Task to complete: Extract the text of each entry below exactly, leaving every image behind.

Material for this exercise:
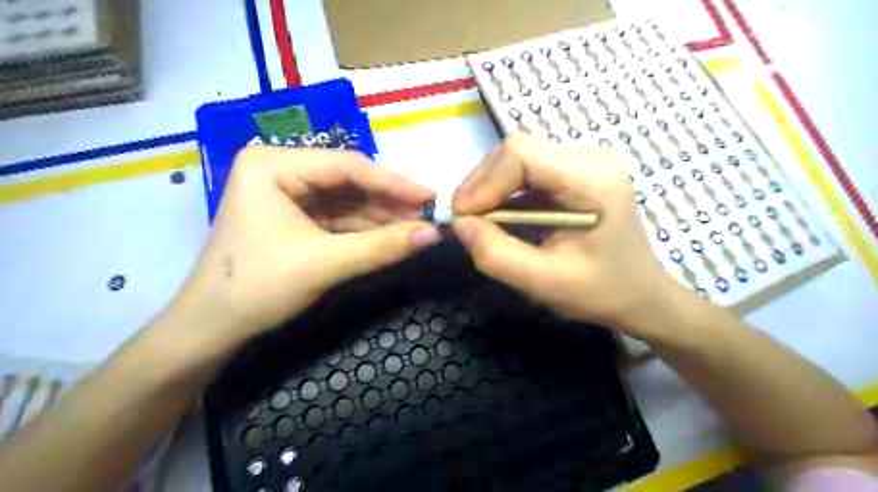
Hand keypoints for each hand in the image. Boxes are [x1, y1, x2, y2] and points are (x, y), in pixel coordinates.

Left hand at [165, 146, 439, 344]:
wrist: (212, 328)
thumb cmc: (258, 287)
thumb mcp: (325, 263)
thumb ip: (383, 246)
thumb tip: (434, 234)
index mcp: (273, 165)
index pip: (347, 167)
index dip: (395, 183)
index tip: (431, 197)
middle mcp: (280, 170)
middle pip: (349, 181)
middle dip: (389, 202)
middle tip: (428, 216)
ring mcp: (287, 194)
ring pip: (347, 200)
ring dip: (381, 217)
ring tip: (417, 228)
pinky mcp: (295, 217)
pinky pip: (339, 217)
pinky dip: (365, 229)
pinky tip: (392, 236)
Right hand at [452, 137, 685, 339]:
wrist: (640, 294)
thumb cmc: (599, 291)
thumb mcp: (543, 282)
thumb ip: (496, 254)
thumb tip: (460, 224)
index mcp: (591, 180)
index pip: (521, 154)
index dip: (484, 182)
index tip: (464, 216)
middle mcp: (590, 159)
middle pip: (516, 151)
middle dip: (483, 184)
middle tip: (466, 221)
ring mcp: (584, 163)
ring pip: (518, 158)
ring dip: (491, 188)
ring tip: (479, 221)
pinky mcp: (575, 173)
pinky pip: (528, 172)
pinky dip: (505, 193)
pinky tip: (500, 217)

Task solution:
Hand keypoints for each hand in the image. Boxes are [x1, y1, x2, y2] and points are (x, y), in pixel coordinates.

Left hand at [165, 146, 439, 344]:
wrist: (212, 328)
thumb cmc: (258, 287)
thumb mcp: (325, 263)
thumb ip: (383, 246)
thumb tip: (434, 234)
index mcp: (273, 165)
index pip: (347, 167)
index dip: (395, 183)
index tip: (431, 197)
middle mcp: (280, 170)
middle pip: (349, 181)
middle dip: (389, 202)
middle tip: (428, 216)
ring mcp: (287, 194)
ring pip: (347, 200)
ring dip: (381, 217)
ring tip: (417, 228)
pinky mcp: (295, 217)
pinky pip: (339, 217)
pinky dip: (365, 229)
pinky tip: (392, 236)
Right hand at [452, 137, 685, 339]:
wrist: (640, 294)
thumb cmc: (599, 291)
thumb mcp: (543, 282)
thumb ip: (496, 254)
thumb tip: (460, 224)
index mcp: (591, 180)
index pip: (521, 154)
index dip: (484, 182)
index tip: (464, 216)
middle mcp: (590, 159)
middle pip: (516, 151)
middle dip: (483, 184)
middle tip: (466, 221)
ring mcp: (584, 163)
ring pip: (518, 158)
ring dip: (491, 188)
ring tip: (479, 221)
pinky mcp: (575, 173)
pinky pip: (528, 172)
pinky dip: (505, 193)
pinky tip: (500, 217)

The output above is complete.